> 抜粋:
スポーツ伝説

2024.02.02

2024年1月29日~2月2日の放送内容

【プロ野球 西舘勇陽投手】
 阿部慎之助新監督のもと、4年ぶりのセ・リーグ制覇を目指す巨人。ピッチャーのコマ不足を補うために昨年のドラフトで1位指名したのが、中央大学の本格派右腕・西舘投手です。西舘投手は岩手の名門・花巻東高校出身で、メジャーリーグで活躍するドジャース・大谷翔平選手、ブルージェイズ・菊池雄星投手の後輩でもあります。高校時代は1年生の夏からベンチ入りし、甲子園には春・夏合わせて3度出場。3年生夏の県予選では、決勝で大船渡高校と対戦しました。この時大船渡高校は、エースの佐々木朗希投手が登板を回避して敗れ物議を醸しましたが、西舘投手はこの試合の6回からリリーフで登板。勝利に貢献し、3度目の甲子園行きを決めました。
 中央大学に進学した西舘投手は、東都大学1部リーグで通算51試合に登板して通算12勝を挙げ、防御率1.95の好成績を残しました。セットポジションからクイック投法で投げるようにフォームを改良しましたが、西舘投手はクイックでも最速155キロをマークする剛腕が魅力です。ドラフト会議の翌日、指名あいさつのため母校・中央大学を訪れた阿部監督は、西舘投手に背番号17を提示。巨人では槙原寛己投手ら名投手がつけてきた番号であり、大谷翔平選手と同じ番号でもあります。大谷選手も愛用しているマットレスを寮に持参して体のケアにも気を配りながら、V奪回を目指す先輩の新監督をアシストします。

> データセット項目:
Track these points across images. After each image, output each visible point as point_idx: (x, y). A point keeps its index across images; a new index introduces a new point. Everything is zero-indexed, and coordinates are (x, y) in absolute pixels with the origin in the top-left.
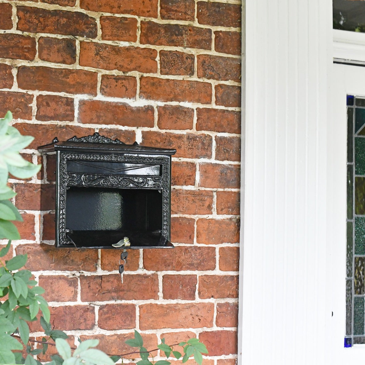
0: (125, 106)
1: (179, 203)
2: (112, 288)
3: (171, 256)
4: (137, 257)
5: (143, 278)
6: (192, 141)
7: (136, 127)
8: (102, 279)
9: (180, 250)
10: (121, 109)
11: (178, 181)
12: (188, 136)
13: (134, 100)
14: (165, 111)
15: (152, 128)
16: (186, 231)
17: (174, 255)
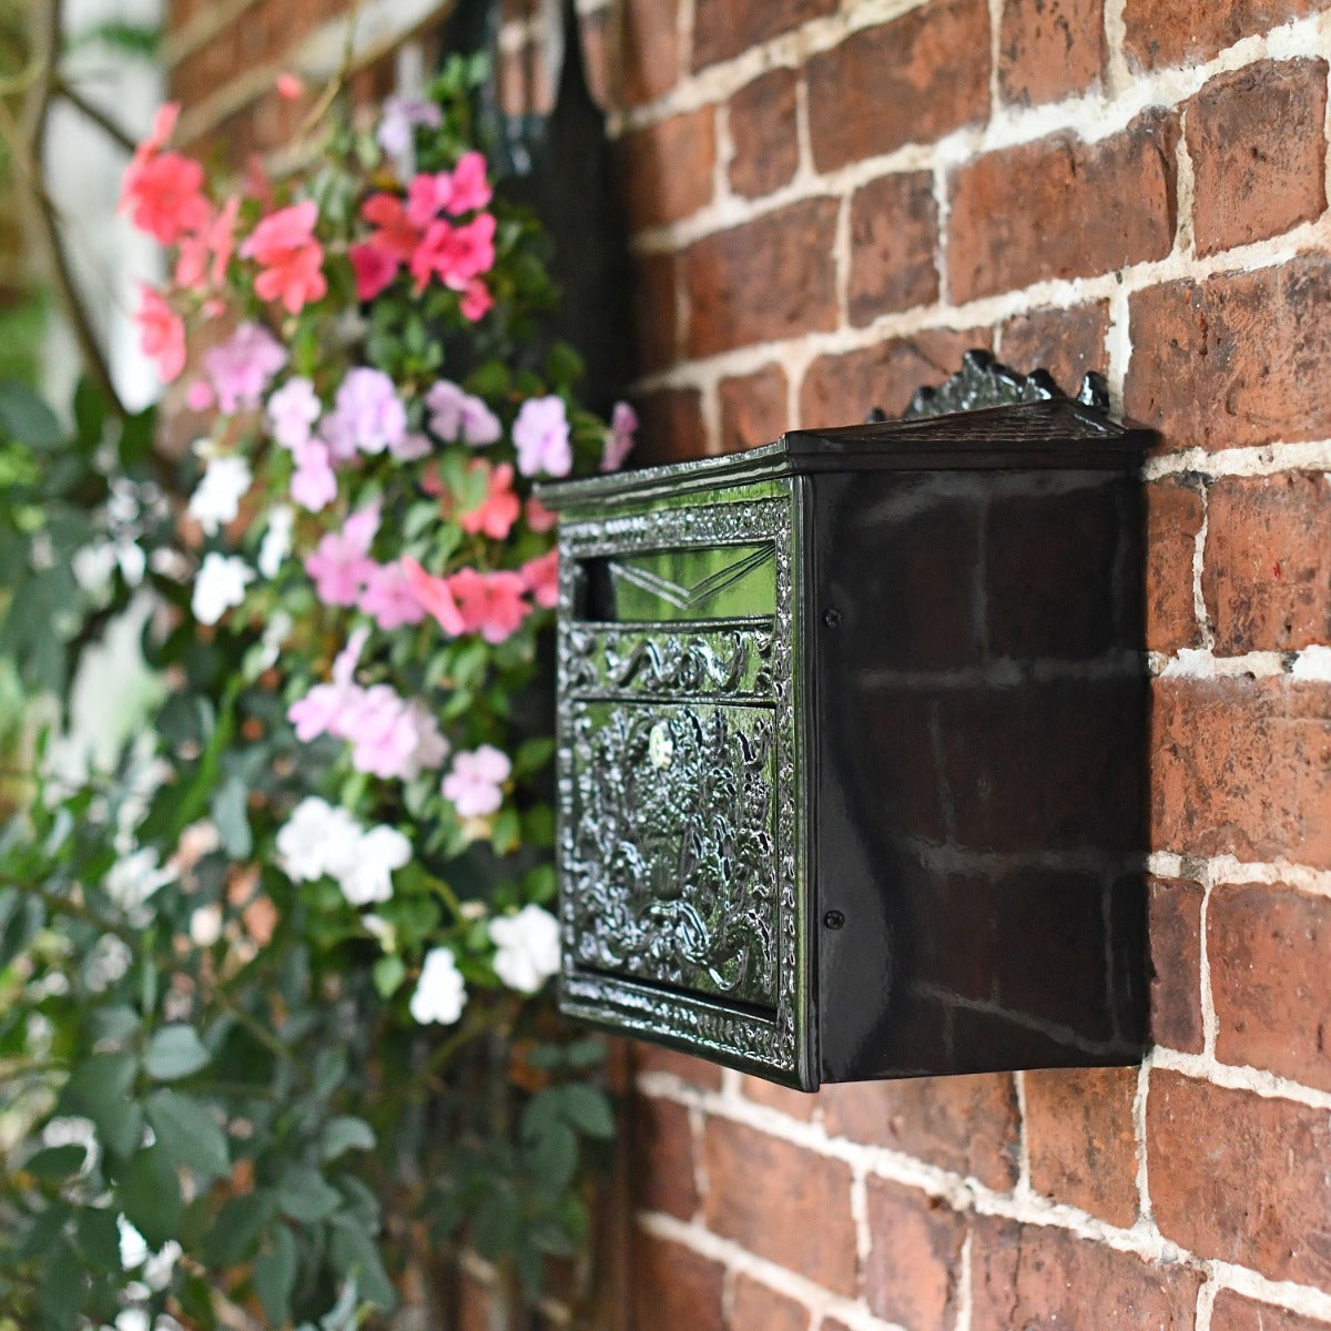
0: (1068, 145)
1: (1268, 778)
2: (1050, 1315)
3: (1236, 1164)
4: (1125, 1135)
5: (1143, 1285)
6: (1306, 306)
7: (1112, 276)
8: (1020, 1250)
9: (1279, 1130)
10: (1056, 172)
11: (1263, 618)
12: (1291, 276)
13: (1101, 100)
14: (1206, 121)
15: (1161, 263)
16: (1299, 994)
17: (1251, 1159)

> 課題と演習:
1 – 抜粋によると、阿部監督が西舘投手に提示した背番号は何番か。
2 – 抜粋の「2024年1月29日~2月2日の放送内容」から「目の甲子園行きを決めました。」までを、一字も変えずにすべて書き写してください。

> 解答:
1 – 17番

2 –
2024年1月29日~2月2日の放送内容

【プロ野球 西舘勇陽投手】
 阿部慎之助新監督のもと、4年ぶりのセ・リーグ制覇を目指す巨人。ピッチャーのコマ不足を補うために昨年のドラフトで1位指名したのが、中央大学の本格派右腕・西舘投手です。西舘投手は岩手の名門・花巻東高校出身で、メジャーリーグで活躍するドジャース・大谷翔平選手、ブルージェイズ・菊池雄星投手の後輩でもあります。高校時代は1年生の夏からベンチ入りし、甲子園には春・夏合わせて3度出場。3年生夏の県予選では、決勝で大船渡高校と対戦しました。この時大船渡高校は、エースの佐々木朗希投手が登板を回避して敗れ物議を醸しましたが、西舘投手はこの試合の6回からリリーフで登板。勝利に貢献し、3度目の甲子園行きを決めました。